[Opening EXCERPTED PASSAGE section]

I was desperate and about 10 weeks' pregnant when the editor of the student paper broke the law and printed abortion-referral information. Abortion was legal then in Hawaii, New York, and California. A group of ministers called Clergy Consultation Service had set up referral networks around the country. The editor was arrested, but I got the newspaper and I immediately called the number. This was heaven-sent. I learned all about what I had to do. I would have to go to New York, and I would need, besides the plane fare to get to New York, $150 for the abortion.

Sitting around with my girlfriends in my dorm room, trying to figure out how to get the money, I came up with the idea that we should solicit donations for my abortion fund. We devised a petition to legalize abortion too. We went out to the quad on a sunny October day. I would approach people and say, "I'm pregnant, I don't want to be. I've got to get to New York to get an abortion. Will you contribute, and will you sign this petition?" We raised about $350 within a couple of days.

I flew to New York by myself. When I got to the clinic there were probably about 300 women there. It's like everybody east of the Mississippi came to New York for their abortions. Afterwards, I was thrilled. I was so relieved. It didn't hurt. Even the cramp didn't matter. I was so happy to see that blood. I felt like my life was beginning over again. And I didn't really have time to look around. But I was skipping down the street and I was singing -- and nobody thought it was odd, because it was New York. I remember I saw a little baby in a carriage and a mom, and I thought, Oh, I'm so glad that's not me. It was just overwhelming relief that I could go on with my life again.

[Closing EXCERPTED PASSAGE section]
[Opening DATA SUPPLIED section]

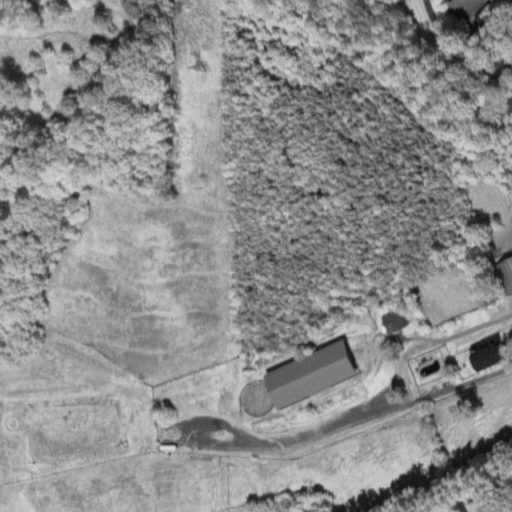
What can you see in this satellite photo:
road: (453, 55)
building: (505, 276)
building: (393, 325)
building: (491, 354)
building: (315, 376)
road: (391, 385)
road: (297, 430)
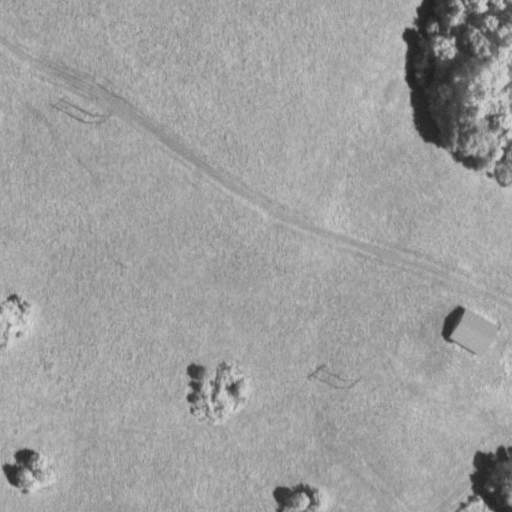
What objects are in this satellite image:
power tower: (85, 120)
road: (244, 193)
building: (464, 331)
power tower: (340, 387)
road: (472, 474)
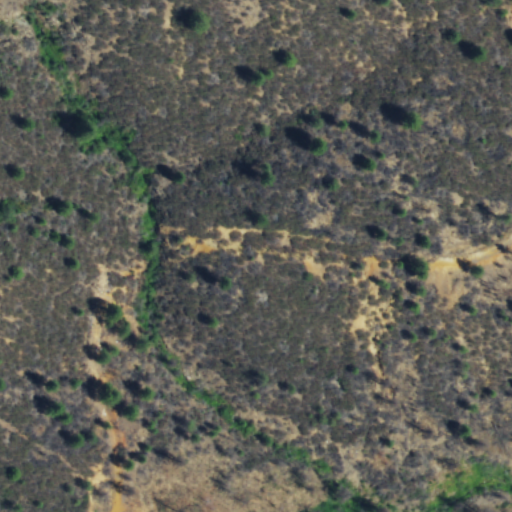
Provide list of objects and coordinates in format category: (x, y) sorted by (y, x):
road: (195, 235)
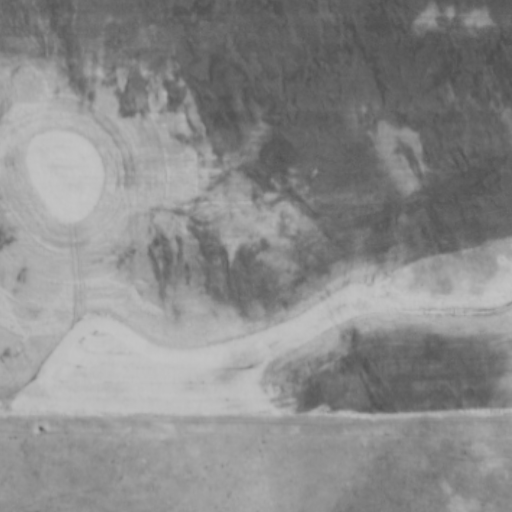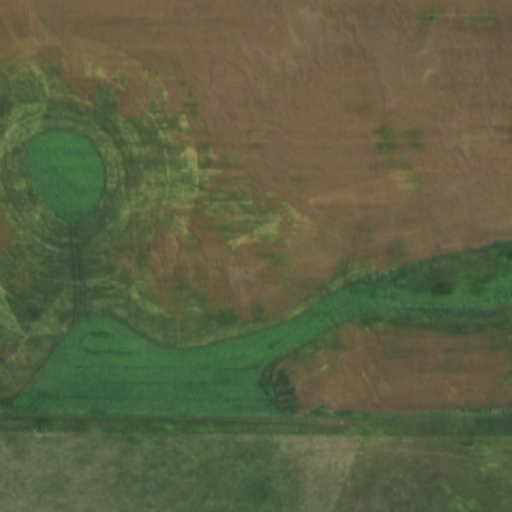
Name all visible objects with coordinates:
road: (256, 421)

[Closing DATA SUPPLIED section]
[Opening DATA SUPPLIED section]

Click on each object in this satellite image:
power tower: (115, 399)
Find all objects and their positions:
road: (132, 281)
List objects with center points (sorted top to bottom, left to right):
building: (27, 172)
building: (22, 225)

[Closing DATA SUPPLIED section]

## WHAT YOU WILL DO
1. In the account, how much money did the abortion itself cost?
2. Do these statements agree with the account? Answer yes or no for each and quote the words that decide it. (a) The editor of the student paper was arrested. (b) The narrator traveled to New York with a friend. (c) The group raised about $500.
3. Write out the part of the account starting at "I was desperate" and ending at "for the abortion.".
The rows have nothing to do with what you are asked here.

## COMPLETED EXERCISE
1. $150

2.
(a) Yes: "The editor was arrested"
(b) No: "I flew to New York by myself."
(c) No: "We raised about $350 within a couple of days."

3.
I was desperate and about 10 weeks' pregnant when the editor of the student paper broke the law and printed abortion-referral information. Abortion was legal then in Hawaii, New York, and California. A group of ministers called Clergy Consultation Service had set up referral networks around the country. The editor was arrested, but I got the newspaper and I immediately called the number. This was heaven-sent. I learned all about what I had to do. I would have to go to New York, and I would need, besides the plane fare to get to New York, $150 for the abortion.